__Kutipan Teks__:
* * *
Penulis: Prof. Dr. Media Zainul Bahri, Guru Besar Pemikiran Islam UIN Jakarta
Pada kitab suci terdapat tiga tanda pokok: “sakralitas”, “otentisitas” dan “otoritas”. Secara teologis yang basisnya adalah iman, ketiga hal itu berasal dari Tuhan. Tuhanlah yang membuat kitab suci menjadi sakral, otentik dan memiliki otoritas penuh bagi dan untuk orang-orang beriman.
Tetapi, dalam perspektif historis dan sosiologis, seperti yang ditulis oleh Begawan studi agama, Wilfred Cantwell Smith melalui karyanya yang kini menjadi klasik, What is Scripture? (1960), manusialah yang “menghidupkan” kitab suci. Smith mengajukan tesis “kitab suci adalah aktivitas manusia. Keterlibatan manusia, itulah yang utama”. Jadi bagi Smith, manusialah yang menjadikan kitab suci sakral; meyakininya sebagai otentik (asli dari Tuhan); dan memperlakukannya sebagai otoritas tertinggi yang dapat mengatur manusia dalam seluruh aspek hidupnya. Tanpa keterlibatan manusia, kitab suci tidak berarti apa-apa. Hanya kumpulan huruf dan kalimat. Dalam konteks inilah maka muncul penafsiran (manusia) tekstual, substansial, dan liberal atas kitab suci.
* * *
__Data untuk Ditelaah__:
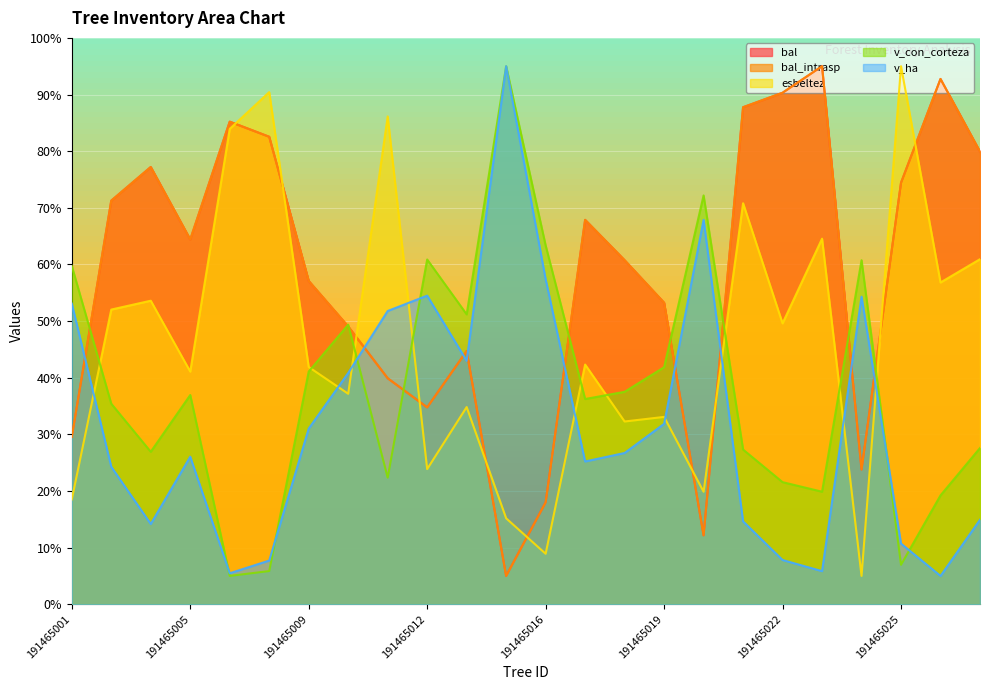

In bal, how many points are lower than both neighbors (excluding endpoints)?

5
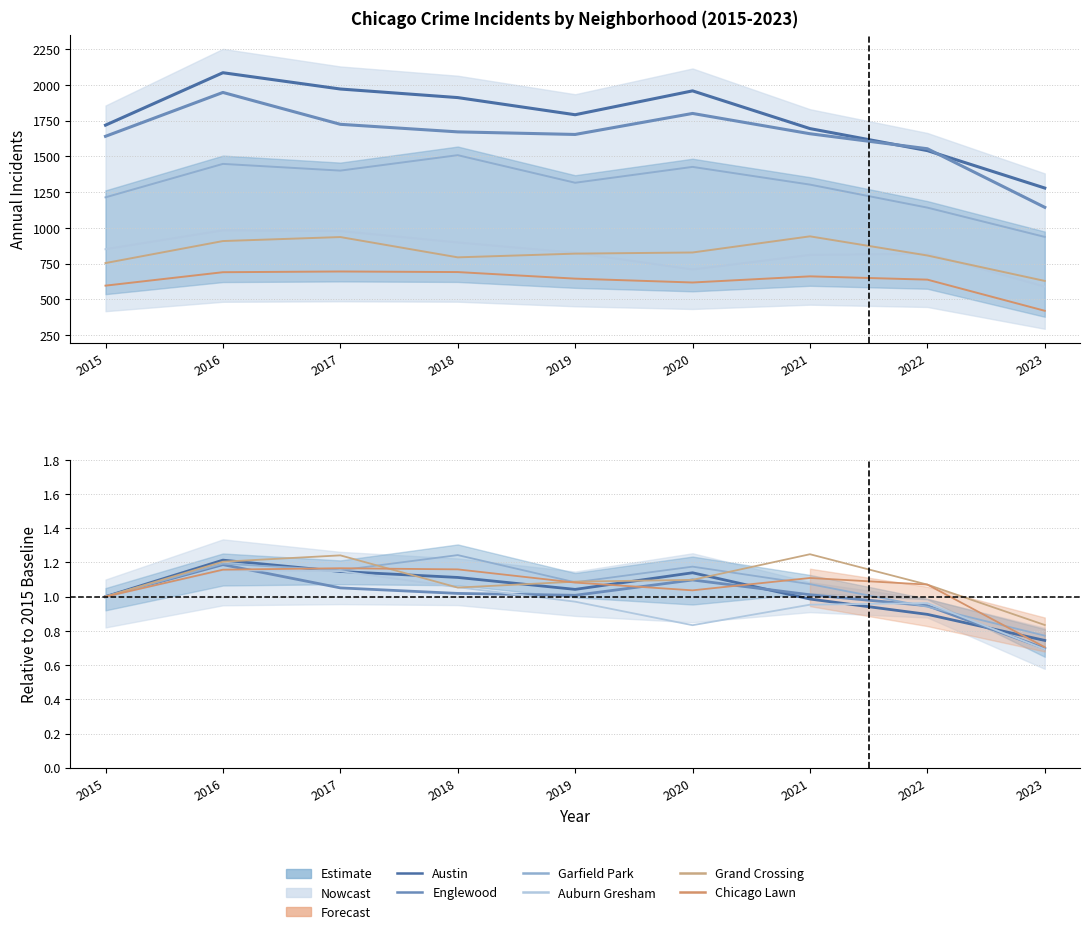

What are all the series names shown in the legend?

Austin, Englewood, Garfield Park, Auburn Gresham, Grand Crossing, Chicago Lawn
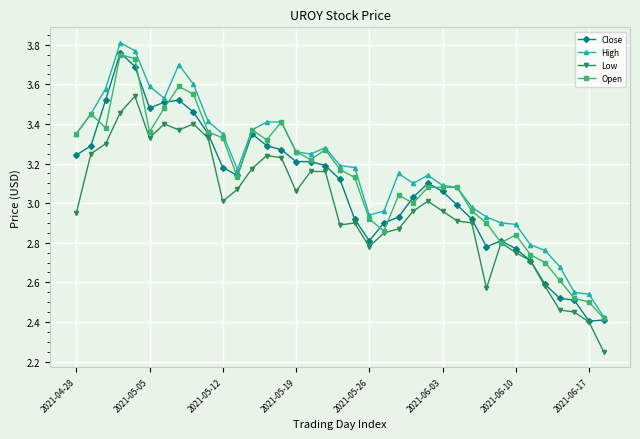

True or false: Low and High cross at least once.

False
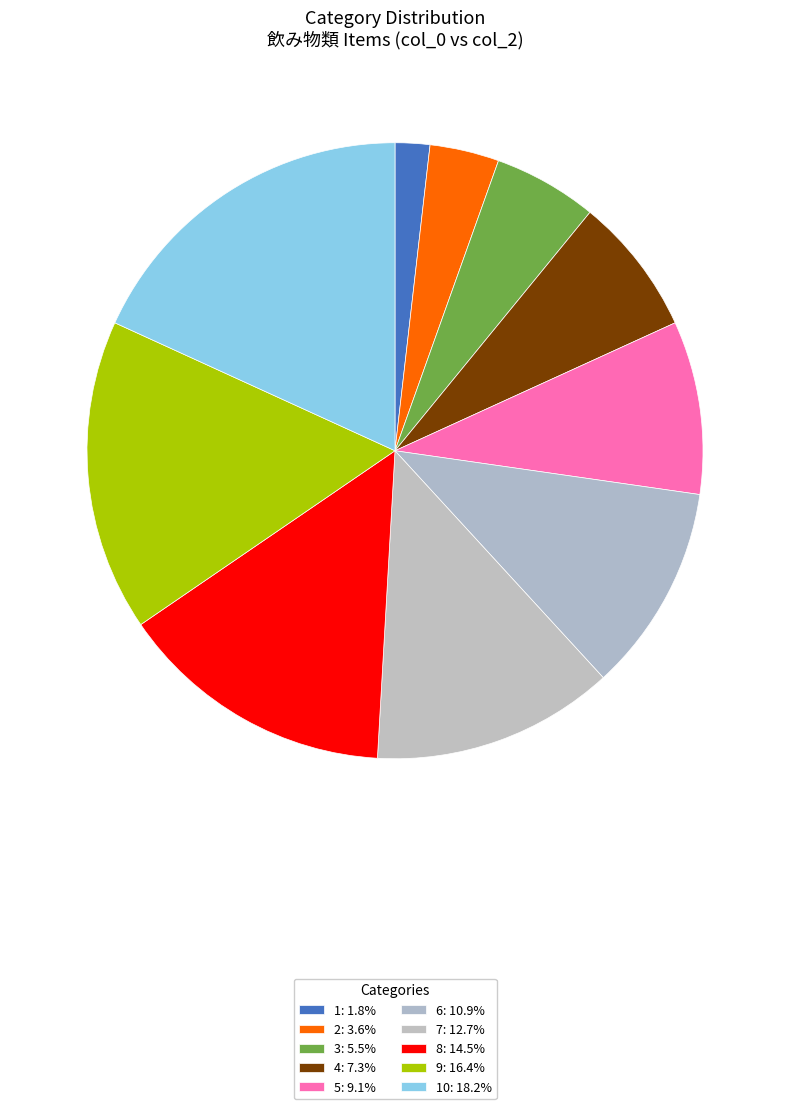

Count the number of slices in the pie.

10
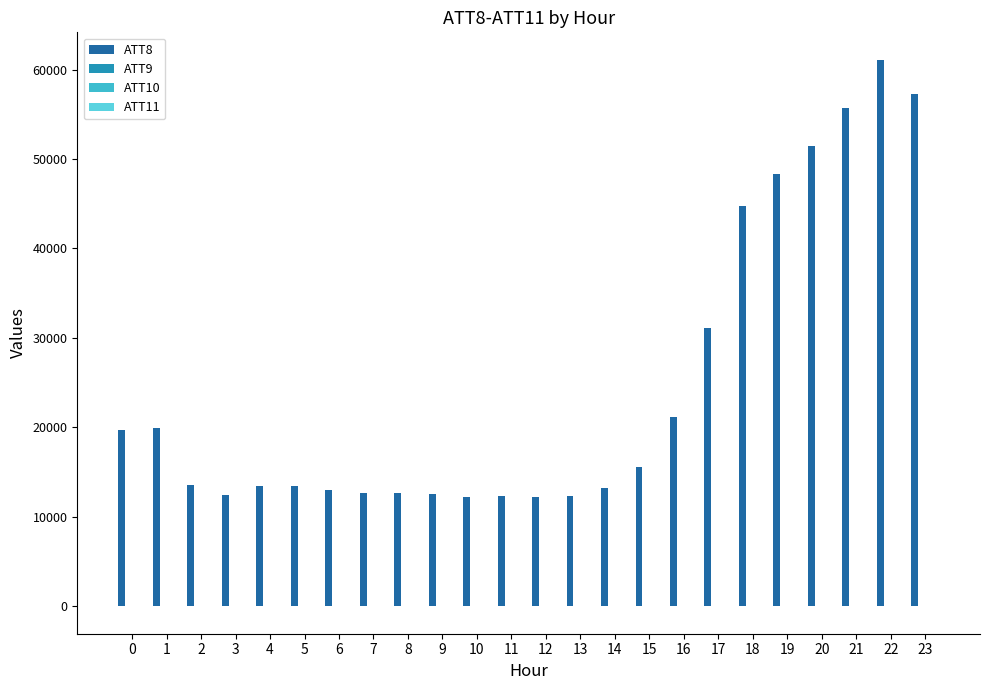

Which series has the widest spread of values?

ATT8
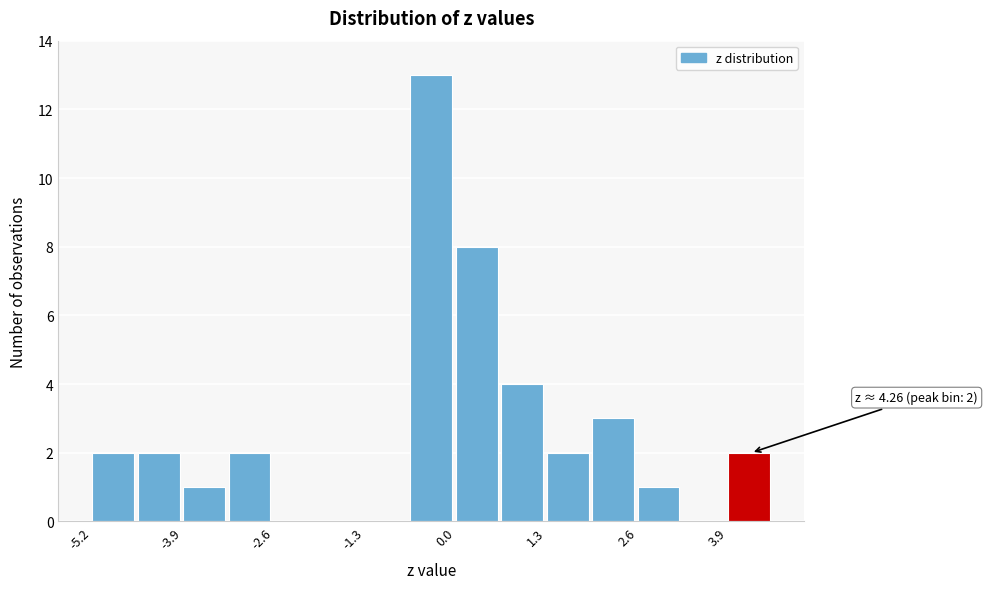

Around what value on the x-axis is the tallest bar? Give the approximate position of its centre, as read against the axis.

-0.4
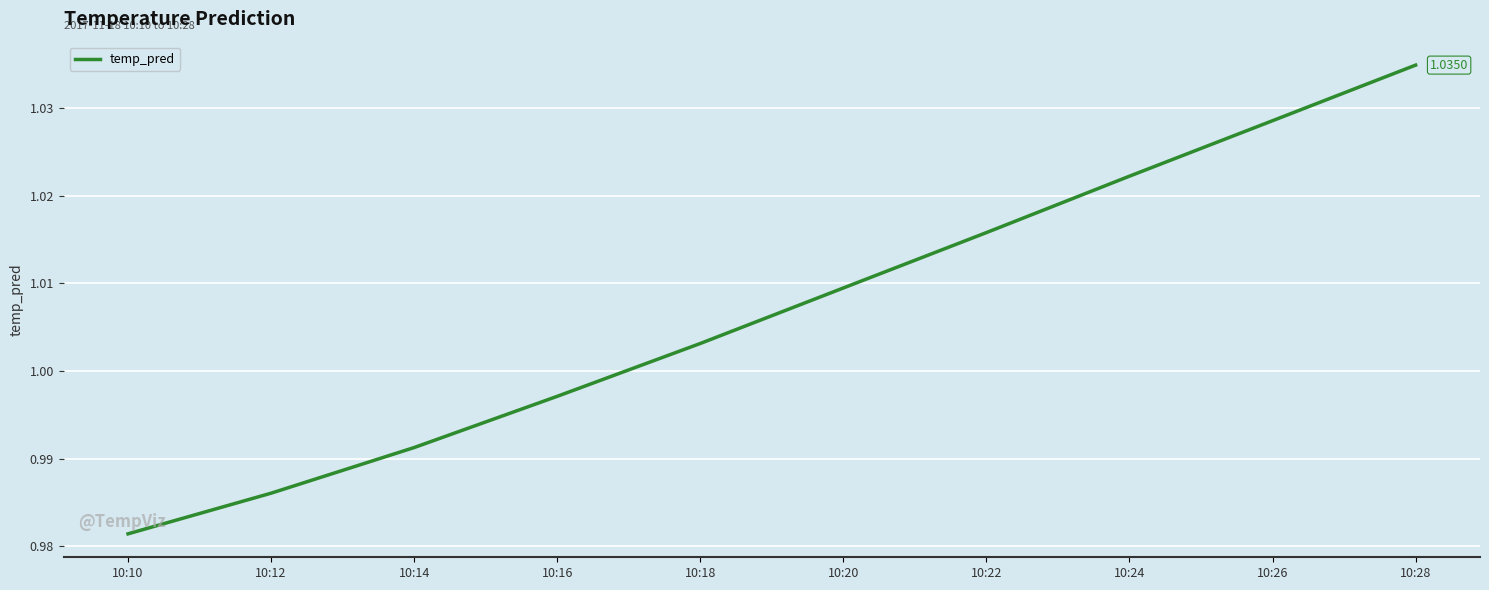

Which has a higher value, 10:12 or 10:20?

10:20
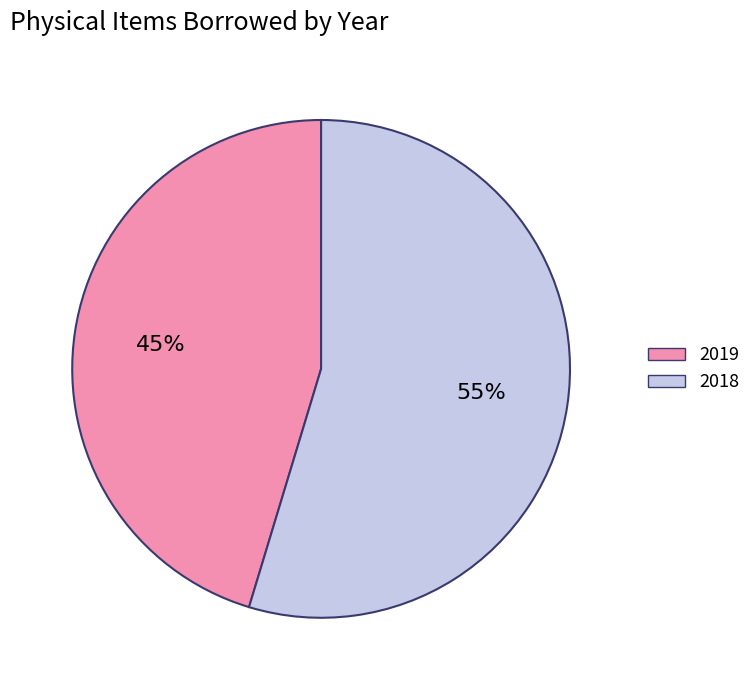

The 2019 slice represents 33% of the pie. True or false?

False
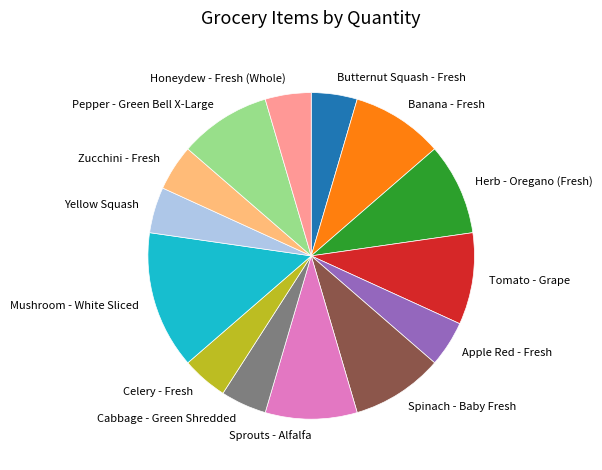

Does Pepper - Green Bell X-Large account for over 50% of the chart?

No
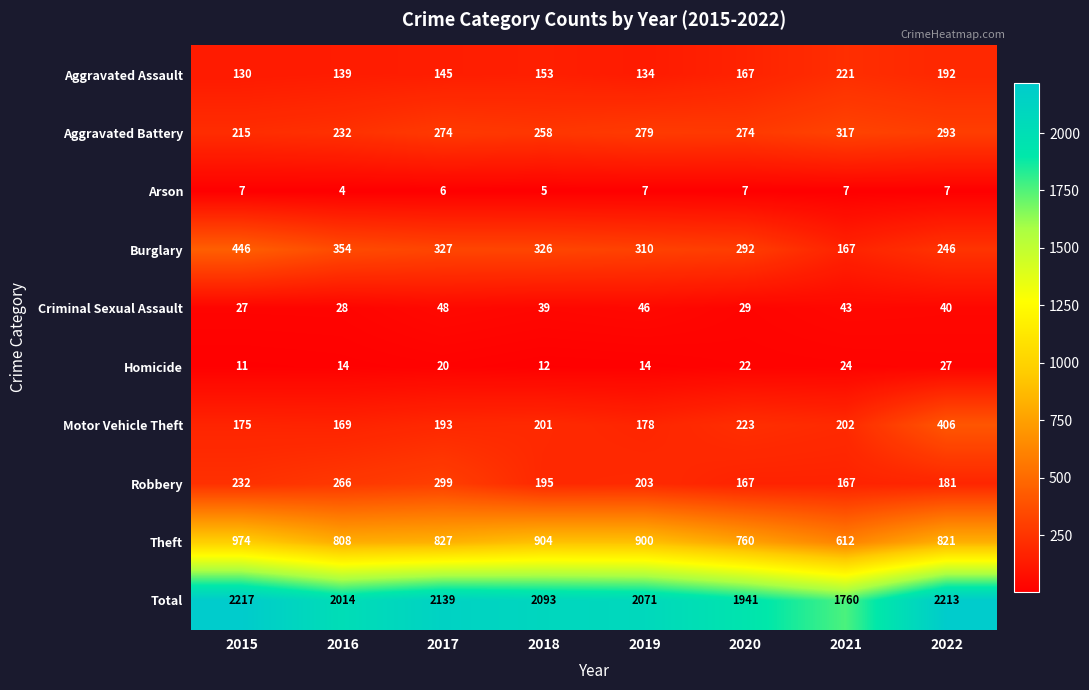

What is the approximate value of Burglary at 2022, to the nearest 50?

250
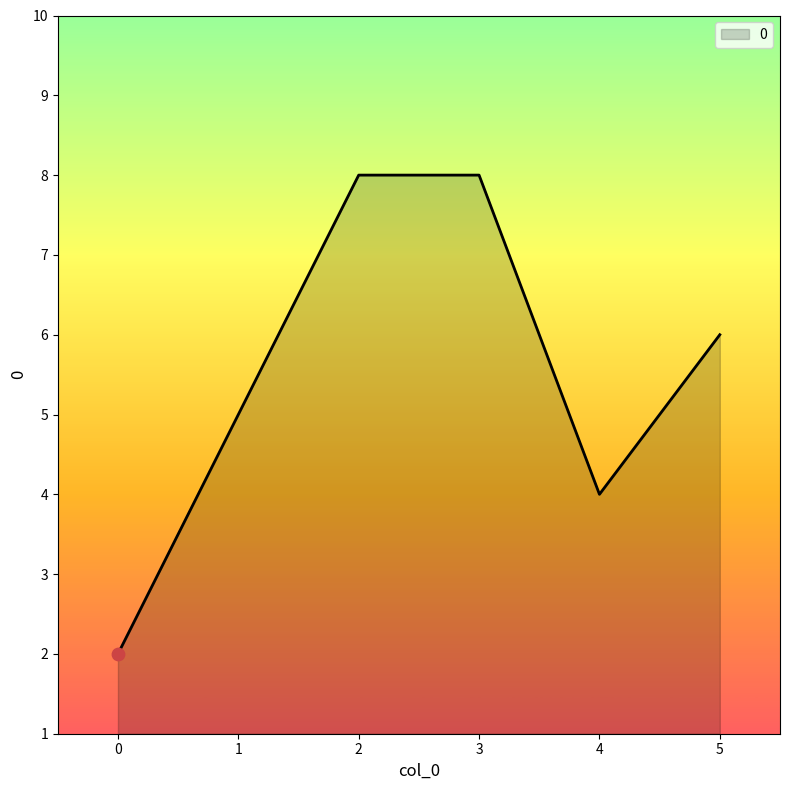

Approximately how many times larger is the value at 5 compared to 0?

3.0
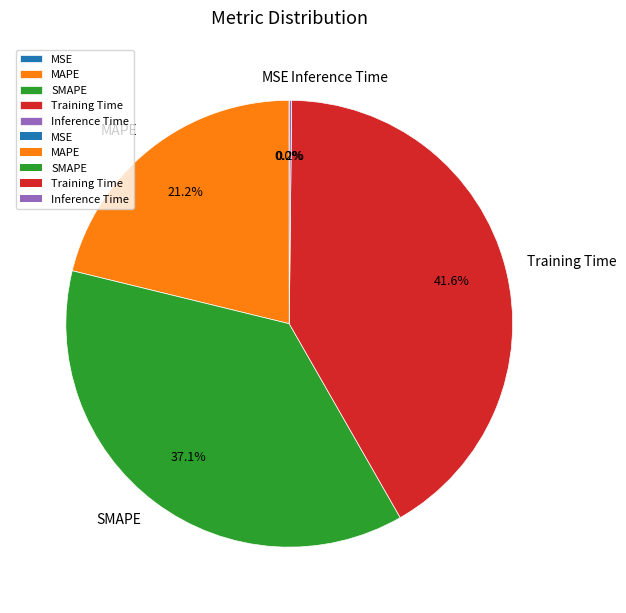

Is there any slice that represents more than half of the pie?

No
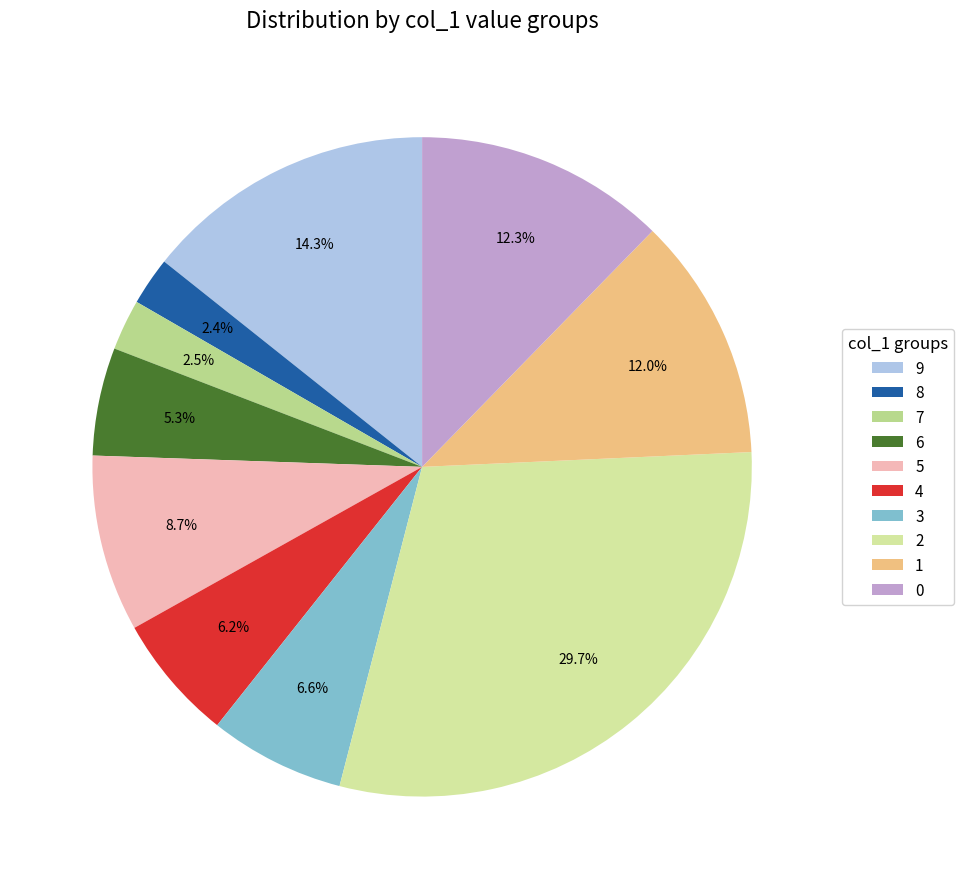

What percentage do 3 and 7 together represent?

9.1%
* * *
__Bagian Latihan__:
a - Bisakah Anda menulis ulang seluruh daftar dengan mengganti istilah "pie" menjadi "circle" tanpa mengubah apa pun selainnya? Jangan sertakan gambarnya.
b - Bagaimana lanjutan tulisan tentang kitab suci itu? Tulis kelanjutannya mulai setelah kalimat terakhirnya.

__Hasil Tiap Tugas__:
a -
In bal, how many points are lower than both neighbors (excluding endpoints)?

5

What are all the series names shown in the legend?

Austin, Englewood, Garfield Park, Auburn Gresham, Grand Crossing, Chicago Lawn

True or false: Low and High cross at least once.

False

Count the number of slices in the circle.

10

Which series has the widest spread of values?

ATT8

Around what value on the x-axis is the tallest bar? Give the approximate position of its centre, as read against the axis.

-0.4

Which has a higher value, 10:12 or 10:20?

10:20

The 2019 slice represents 33% of the circle. True or false?

False

Does Pepper - Green Bell X-Large account for over 50% of the chart?

No

What is the approximate value of Burglary at 2022, to the nearest 50?

250

Approximately how many times larger is the value at 5 compared to 0?

3.0

Is there any slice that represents more than half of the circle?

No

What percentage do 3 and 7 together represent?

9.1%

b -
Karen Armstrong, melalui karya terbarunya The Lost Art of Scripture, Seni Membaca Kitab Suci (Mizan 2021; edisi Inggris, The Lost Art of Scripture, Rescuing the Sacred Texts, 2019) adalah bentuk penafsiran atau pembacaan baru terhadap kitab suci. Armstrong mengajukan tesis baru: yang luput dari umat beragama adalah mengabaikan ‘otak kanan’ dalam membaca kitab suci. Bagi Armstrong, sejak masa kuno atau masa perdana diturunkannya kitab suci, pesan pokok dari kitab suci adalah spiritualitas, seni, imajinasi, empati, simpati, dan mengasah intuisi. Ini semua merupakan wilayah otak kanan.
Tetapi sejak era peralihan dari abad pertengahan-teologis (the age of faith) ke masa modern (the age of reason), bahkan puncaknya di masa kini, kaum beriman dari beragam tradisi keagamaan, lebih senang menggunakan ‘otak kiri’: bahasa, matematika, analisis dan pemikiran kritis-logis dalam memahami kitab suci. Dua cara berbeda menghasilkan pemahaman yang berbeda.
Armstrong, melalui karya setebal hampir 700 halaman, dengan penjelasan yang sangat luas dari berbagai kepercayaan Timur dan agama-agama monoteis, meyakini bahwa “jantung” kitab suci adalah “seni imajinatif” yang akan menyuburkan sikap welas asih, empati, persaudaraan, uluran tangan, pengorbanan, penghormatan, dan sikap memaafkan, baik terhadap komunitas sendiri, orang lain dan bahkan terhadap musuh. Inilah paradigma dan praktik kuno yang sudah eksis sebelum dan di masa-masa awal kitab suci “diturunkan”.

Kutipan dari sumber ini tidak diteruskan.